**TASKS:**
**1)** Echo word for word the part of the passage on BI server ETL execution that begins at the words "In accordance with an embodiment, a" and ends after the words "the DML options.".
**2)** Proceed with the passage on BI server ETL execution and its externalized user interface, starting right after its final sentence.

**TEXT PASSAGE:**
______________________________
Using the BI Server ETL execution approach, a BI server works as the ETL execution engine. The BI Server can be responsible for interacting with the source and target directly, executing the various transform steps (backed with internal execution capabilities), and load data in the target and build/maintain the related physical artifacts, such as indices etc. The BI Server ETL execution approach eliminates the need to install, deploy and maintain another product and a metadata repository. Every time a user by-passes the BI Server, the user risks to increase the total cost of ownership, since these by-passes needs to be manually patched and upgraded.

In accordance with an embodiment, these two approaches can be used together for expediency and risk mitigation reasons. For example, a BI Server can support code generation for ETL and perform minimum required execution capabilities. The BI server can also provide the extensions required by the content developers to express transforms. The BI Server allows users to select certain target objects and have the ETL scripts generated for these target objects. Users can then have these scripts executed via the ETL vendor's execution engine. The BI System can provide extensibility updates support to these scripts, and the execution management support for these scripts. In an embodiment, the BI System allows the users to edit these scripts manually via the ETL designer's user interface.

Externalized User Interface (UI)

In accordance with an embodiment, a BI server can use an externalized user interface (UI) to support a variable number of ETL mapping types. Using the externalized UI, the ETL mapping types can be extended without changing the underlying UI implementation software source code. In an embodiment, each ETL mapping type can be defined via XML declarations. Additionally, the BI server can support a set of data manipulation language (DML) options, with each ETL mapping type exposing a subset of the DML options.

FIG. 4 illustrates an exemplary view of a single ETL mapping for extract in accordance with an embodiment. The exemplary UI for ETL mapping, as shown in FIG. 4, can be constructed dynamically based on the XML declarations, with the associated options stored in the metadata. As shown in FIG. 4, the externalized EMA UI 402 uses a couple of object selector edit boxes and browse buttons to associate the TV objects 401 with the staging table 403. The externalized EMA UI can have a dropdown list for the EMA type, such as Standard Dimension, General ETL etc. The externalized EMA UI can also have a grid for the column mappings. In an embodiment, the number of columns in the grid is a variable depending on the column level options specified in an XML file that defines the EMA UI. Attributes that needs to be shown for each column, such as the column type and SCD2 tracked, etc, can be specified in the XML file, and can be represented as an additional column in the grid.
______________________________
**DATA LINES:**
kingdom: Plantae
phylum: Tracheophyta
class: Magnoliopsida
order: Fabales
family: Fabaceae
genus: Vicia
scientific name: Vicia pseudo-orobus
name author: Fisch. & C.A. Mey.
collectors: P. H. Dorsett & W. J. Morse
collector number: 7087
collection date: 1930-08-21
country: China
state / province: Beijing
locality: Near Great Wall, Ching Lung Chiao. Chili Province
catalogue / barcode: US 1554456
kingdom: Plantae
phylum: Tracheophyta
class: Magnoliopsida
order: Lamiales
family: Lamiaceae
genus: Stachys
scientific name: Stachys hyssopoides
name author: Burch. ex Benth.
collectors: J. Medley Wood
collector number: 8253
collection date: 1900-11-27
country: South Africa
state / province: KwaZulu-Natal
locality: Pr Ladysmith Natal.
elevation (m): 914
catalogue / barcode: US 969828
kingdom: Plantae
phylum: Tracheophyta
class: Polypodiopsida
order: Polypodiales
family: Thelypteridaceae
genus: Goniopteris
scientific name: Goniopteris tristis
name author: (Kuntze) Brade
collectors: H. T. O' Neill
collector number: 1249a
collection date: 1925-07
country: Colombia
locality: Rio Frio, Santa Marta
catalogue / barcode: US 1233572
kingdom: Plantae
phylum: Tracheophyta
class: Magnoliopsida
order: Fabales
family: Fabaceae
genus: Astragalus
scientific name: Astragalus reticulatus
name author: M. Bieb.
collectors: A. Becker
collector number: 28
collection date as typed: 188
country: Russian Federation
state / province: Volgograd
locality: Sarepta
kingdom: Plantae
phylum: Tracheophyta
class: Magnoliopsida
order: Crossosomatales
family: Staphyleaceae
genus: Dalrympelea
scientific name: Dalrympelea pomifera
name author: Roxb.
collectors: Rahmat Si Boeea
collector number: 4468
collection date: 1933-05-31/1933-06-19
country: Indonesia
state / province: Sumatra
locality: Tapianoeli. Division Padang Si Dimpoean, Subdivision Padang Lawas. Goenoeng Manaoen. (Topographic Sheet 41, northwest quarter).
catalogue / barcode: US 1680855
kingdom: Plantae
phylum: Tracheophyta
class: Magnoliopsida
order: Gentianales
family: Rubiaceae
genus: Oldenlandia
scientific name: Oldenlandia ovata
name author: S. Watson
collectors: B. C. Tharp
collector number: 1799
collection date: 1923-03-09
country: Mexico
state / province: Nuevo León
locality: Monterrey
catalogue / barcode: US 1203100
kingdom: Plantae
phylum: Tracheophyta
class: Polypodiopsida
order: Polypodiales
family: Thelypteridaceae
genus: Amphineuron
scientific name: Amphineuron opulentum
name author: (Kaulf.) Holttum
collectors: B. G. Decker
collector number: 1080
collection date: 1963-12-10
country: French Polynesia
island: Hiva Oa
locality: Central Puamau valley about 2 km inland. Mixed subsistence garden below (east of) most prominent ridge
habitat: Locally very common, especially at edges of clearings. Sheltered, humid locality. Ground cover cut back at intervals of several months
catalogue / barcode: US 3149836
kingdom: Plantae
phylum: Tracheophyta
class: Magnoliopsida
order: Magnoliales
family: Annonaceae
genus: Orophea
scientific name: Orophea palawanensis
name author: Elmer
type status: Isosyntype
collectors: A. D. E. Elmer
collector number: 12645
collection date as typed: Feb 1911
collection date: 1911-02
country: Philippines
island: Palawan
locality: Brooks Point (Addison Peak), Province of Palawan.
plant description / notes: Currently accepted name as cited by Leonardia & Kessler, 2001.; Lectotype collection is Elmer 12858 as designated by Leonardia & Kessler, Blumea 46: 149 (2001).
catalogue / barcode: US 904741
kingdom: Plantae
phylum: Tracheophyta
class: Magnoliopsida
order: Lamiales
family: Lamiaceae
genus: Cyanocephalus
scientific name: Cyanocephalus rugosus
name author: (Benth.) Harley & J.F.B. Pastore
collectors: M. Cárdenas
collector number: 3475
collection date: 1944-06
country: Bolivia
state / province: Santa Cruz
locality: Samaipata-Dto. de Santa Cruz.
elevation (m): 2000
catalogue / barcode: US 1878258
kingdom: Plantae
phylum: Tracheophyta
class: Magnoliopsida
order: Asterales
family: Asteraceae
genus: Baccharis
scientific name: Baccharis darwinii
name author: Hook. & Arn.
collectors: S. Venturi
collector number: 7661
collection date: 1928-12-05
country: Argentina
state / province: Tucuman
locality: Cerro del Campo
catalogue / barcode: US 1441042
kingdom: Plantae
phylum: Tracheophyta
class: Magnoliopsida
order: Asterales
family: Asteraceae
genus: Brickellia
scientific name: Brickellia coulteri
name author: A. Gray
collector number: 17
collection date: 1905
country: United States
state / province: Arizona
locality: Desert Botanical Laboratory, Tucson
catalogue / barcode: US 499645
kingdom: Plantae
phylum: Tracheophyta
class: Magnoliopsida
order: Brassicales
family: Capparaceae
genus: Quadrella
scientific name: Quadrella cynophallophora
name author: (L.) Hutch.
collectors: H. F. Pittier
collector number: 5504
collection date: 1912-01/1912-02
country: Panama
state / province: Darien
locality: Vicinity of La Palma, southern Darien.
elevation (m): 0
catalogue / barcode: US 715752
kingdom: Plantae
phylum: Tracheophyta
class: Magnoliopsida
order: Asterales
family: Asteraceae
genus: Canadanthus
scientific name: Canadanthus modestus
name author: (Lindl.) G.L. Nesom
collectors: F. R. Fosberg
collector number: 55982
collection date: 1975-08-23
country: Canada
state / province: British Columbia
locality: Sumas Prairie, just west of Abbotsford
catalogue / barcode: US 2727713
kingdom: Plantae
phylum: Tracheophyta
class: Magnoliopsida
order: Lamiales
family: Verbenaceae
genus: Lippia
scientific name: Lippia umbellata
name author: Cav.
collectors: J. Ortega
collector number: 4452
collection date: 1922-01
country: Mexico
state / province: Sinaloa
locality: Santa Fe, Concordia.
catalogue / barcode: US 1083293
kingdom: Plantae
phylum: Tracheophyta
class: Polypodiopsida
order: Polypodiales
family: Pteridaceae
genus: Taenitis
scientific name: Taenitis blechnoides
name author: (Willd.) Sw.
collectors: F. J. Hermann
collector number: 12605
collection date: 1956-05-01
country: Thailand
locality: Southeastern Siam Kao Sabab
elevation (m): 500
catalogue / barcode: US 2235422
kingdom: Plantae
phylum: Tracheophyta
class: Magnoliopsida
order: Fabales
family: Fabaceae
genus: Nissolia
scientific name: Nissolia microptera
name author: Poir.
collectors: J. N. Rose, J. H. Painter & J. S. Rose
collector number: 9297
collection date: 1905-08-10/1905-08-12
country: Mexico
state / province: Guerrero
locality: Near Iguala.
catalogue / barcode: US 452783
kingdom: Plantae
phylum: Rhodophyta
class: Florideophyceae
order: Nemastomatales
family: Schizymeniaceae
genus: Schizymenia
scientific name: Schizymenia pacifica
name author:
______________________________
**ANSWERS BY TASK:**
**1)**
In accordance with an embodiment, a BI server can use an externalized user interface (UI) to support a variable number of ETL mapping types. Using the externalized UI, the ETL mapping types can be extended without changing the underlying UI implementation software source code. In an embodiment, each ETL mapping type can be defined via XML declarations. Additionally, the BI server can support a set of data manipulation language (DML) options, with each ETL mapping type exposing a subset of the DML options.

**2)**
The following Listing 1 is an exemplary XML file that defines an EMA UI.

Listing 1 <?xml version=“1.0” encoding=“utf-8”?> <UIOptions> <MappingTypesSupported> <Value><![CDATA[obiaStandardDimensionExtract]]></Value> <Value><![CDATA[obiaStandardFactExtract]]></Value> <Value><![CDATA[generalETL]]></Value> </MappingTypesSupported> <MappintTypeContorls> <MappingType emaType=“obiaStandardDimensionExtract”> <OptionDependencies> <Dependency optionName = “IsSCD” value=“true”> <Show optionName=“ SCDAlgorithm”/> </Dependency> <Dependency optionName = “SCDAlgorithm” value=“SCD2”> <Show optionName=“ scd2tracked”/> </Dependency> </OptionDependencies> <ColumnlOptions> <Option optionName=“scd2tracked” controltype=“checkbox” headerText=“SCD2” showByDefault=“false” /> <Option optionName=“columnType” controltype=“dropdown” headerText=“Type” showByDefault=“true”> <ListOfValues> <Value><![CDATA[Measure]]></Value> <Value><![CDATA[Dimension]]></Value> <Value><![CDATA[Key]]></Value> </ListOfValues> </Option> </ColumnlOptions> <Row> <col> <Option optionName=“ETLtype” controlType=“dropdown” uiLabel=“Choose ETL Type ” showByDefault=“true”> <ListOfValues> <Value><![CDATA[Insert]]></Value> <Value><![CDATA[Update]]></Value> <Value><![CDATA[Merge]]></Value> </ListOfValues> </Option> </col> </Row> <Row> <col> <Option optionName=“IsSCD” controlType=“checkbox” uiLabel=“Involves SCDs” showByDefault=“true”/> </col> <col> <Option optionName=“SCDAlgorithm” controlType=“editbox” uiLabel=“SCD Algorithm” showByDefault=“false”/> </col> </Row> </MappingType > </MappintTypeContorls> </UIOptions>

The following Listing 2 is an exemplary schema associated wit the XML file that defines the EMA UI.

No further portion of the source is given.